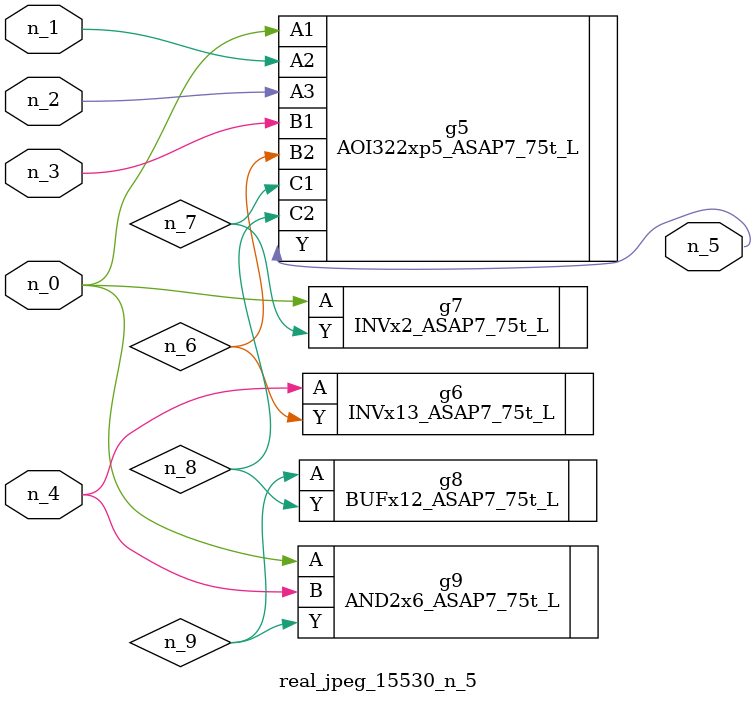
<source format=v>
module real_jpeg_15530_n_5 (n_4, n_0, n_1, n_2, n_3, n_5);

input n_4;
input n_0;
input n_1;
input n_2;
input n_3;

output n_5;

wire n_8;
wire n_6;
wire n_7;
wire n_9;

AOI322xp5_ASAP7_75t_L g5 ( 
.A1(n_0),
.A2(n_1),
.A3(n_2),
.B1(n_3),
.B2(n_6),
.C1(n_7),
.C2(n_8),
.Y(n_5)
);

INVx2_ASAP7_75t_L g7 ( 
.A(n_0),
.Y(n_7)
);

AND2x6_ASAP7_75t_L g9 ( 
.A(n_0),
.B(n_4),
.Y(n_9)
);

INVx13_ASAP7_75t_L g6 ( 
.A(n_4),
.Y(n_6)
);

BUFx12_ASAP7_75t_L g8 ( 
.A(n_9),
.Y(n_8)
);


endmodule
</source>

## Problem details:
Please count the lines in the material above that hold "input", and state only the number.

## Reply:
5